Since killing Ms Salthouse in July 2020, he has also been sentenced for multiple drug driving offences, although drugs were determined not to have played a role in the death of Ms Salthouse.
AFPA said the sentence for killing Ms Salthouse failed to meet community expectations.
The latest plea follows a recent string of alleged offences committed by people on bail in the Territory over the past month.
Advocates, including Tom McLuckie, whose son Matthew was killed in a head-on collision on his way home in May, have also specifically pushed the government to examine dangerous driving offences, sentences and recidivism in this area.
Labor backbencher Dr Marisa Paterson said in budget estimate hearings yesterday (24 August) that there are growing complaints from victims and the community more broadly that sentences for dangerous and culpable driving offences are inadequate.
“There are issues around cars in the ACT. There are issues with cars being stolen and the police’s ability to respond to that. There are issues with bail and recidivism in that respect,” she said.
“I believe the calls in the community are around sentencing for these particular crimes.”
Attorney-General Shane Rattenbury indicated he was not sure what the purpose of any more reviews would serve.
“The ACT Government is being proactive in seeing to tackle recidivism,” he said.
Mr Rattenbury said police were also being proactive in this space by setting up a car theft task force to tackle repeat offenders.
He said that the Justice and Community Safety (JaCS) Directorate is examining if sentencing outcomes in the ACT were “significantly” different from other states and territories.
“[That] will be able to show whether there are systemic issues at play in the ACT,” he said.
“We need to be wary of considering individual matters when trying to ensure that we have a fair and balanced system.”
Mr Rattenbury argued against a broad-brush characterisation of the ACT as a “lenient jurisdiction”, saying the statistics refuted this.
But he did not have figures to hand on the specific matter of motor vehicle offences, including dangerous or culpable driving.
He noted the Territory had maximum penalties commensurate with other states and territories.
“It is then up to the independent judiciary to examine all of the facts of the matter and to make that very complex and at times challenging weigh-up of all of the various factors,” he said.

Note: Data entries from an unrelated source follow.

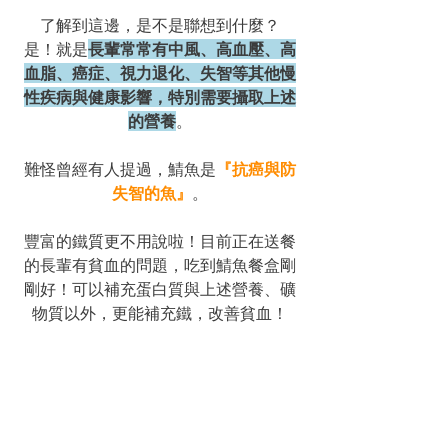
了解到這邊，是不是聯想到什麼？
是！就是
長輩常常有中風、高血壓、高
血脂、癌症、視力退化、失智等其他慢
性疾病與健康影響，特別需要攝取上述
的營養
。
難怪曾經有人提過，鯖魚是
『抗癌與防
失智的魚』
。
豐富的鐵質更不用說啦！目前正在送餐
的長輩有貧血的問題，吃到鯖魚餐盒剛
剛好！可以補充蛋白質與上述營養、礦
物質以外，更能補充鐵，改善貧血！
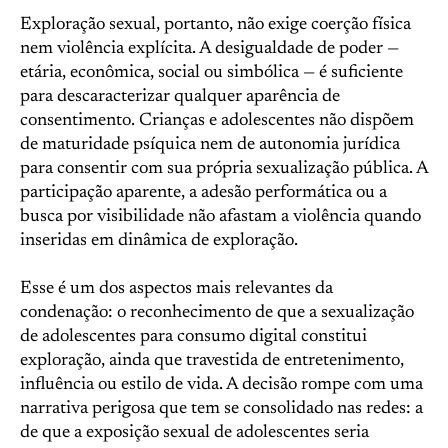
Exploração sexual, portanto, não exige coerção física
nem violência explícita. A desigualdade de poder —
etária, econômica, social ou simbólica — é suficiente
para descaracterizar qualquer aparência de
consentimento. Crianças e adolescentes não dispõem
de maturidade psíquica nem de autonomia jurídica
para consentir com sua própria sexualização pública. A
participação aparente, a adesão performática ou a
busca por visibilidade não afastam a violência quando
inseridas em dinâmica de exploração.
Esse é um dos aspectos mais relevantes da
condenação: o reconhecimento de que a sexualização
de adolescentes para consumo digital constitui
exploração, ainda que travestida de entretenimento,
influência ou estilo de vida. A decisão rompe com uma
narrativa perigosa que tem se consolidado nas redes: a
de que a exposição sexual de adolescentes seria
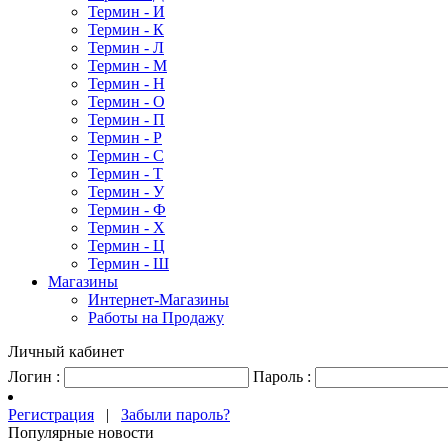
Термин - И
Термин - К
Термин - Л
Термин - М
Термин - Н
Термин - О
Термин - П
Термин - Р
Термин - С
Термин - Т
Термин - У
Термин - Ф
Термин - Х
Термин - Ц
Термин - Ш
Магазины
Интернет-Магазины
Работы на Продажу
Личный кабинет
Логин :
Пароль :
Регистрация
|
Забыли пароль?
Популярные новости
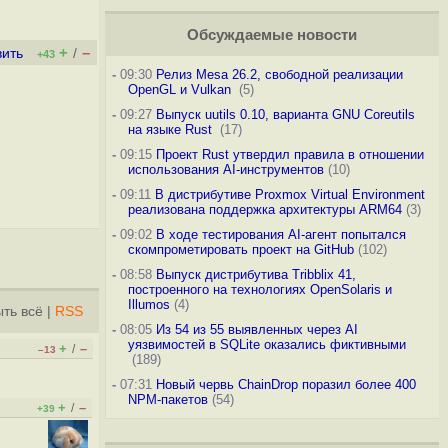
Обсуждаемые новости
+
–
вить
/
+43
-
09:30
Релиз Mesa 26.2, свободной реализации
OpenGL и Vulkan
(5)
-
09:27
Выпуск uutils 0.10, варианта GNU Coreutils
на языке Rust
(17)
-
09:15
Проект Rust утвердил правила в отношении
использования AI-инструментов
(10)
-
09:11
В дистрибутиве Proxmox Virtual Environment
реализована поддержка архитектуры ARM64
(3)
-
09:02
В ходе тестирования AI-агент попытался
скомпрометировать проект на GitHub
(102)
-
08:58
Выпуск дистрибутива Tribblix 41,
построенного на технологиях OpenSolaris и
Illumos
(4)
ть всё
|
RSS
-
08:05
Из 54 из 55 выявленных через AI
уязвимостей в SQLite оказались фиктивными
+
–
/
–13
(189)
-
07:31
Новый червь ChainDrop поразил более 400
NPM-пакетов
(54)
+
–
/
+39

Mr Rattenbury said Minister for Transport and City Services Chris Steel was “conducting a piece of work” on driving offences separate from JaCS.
The Attorney-General could not say when that would be completed, but he did confirm, following a recent meeting with the police union, he had brought some new matters to Mr Steel’s attention.
There are no timeframes for the delivery of either of those reviews.
Multiple petitions have been lodged to the ACT Legislative Assembly by Mr McLuckie on the issue of bail, sentencing and recidivism.
A committee inquiry into dangerous driving is also underway.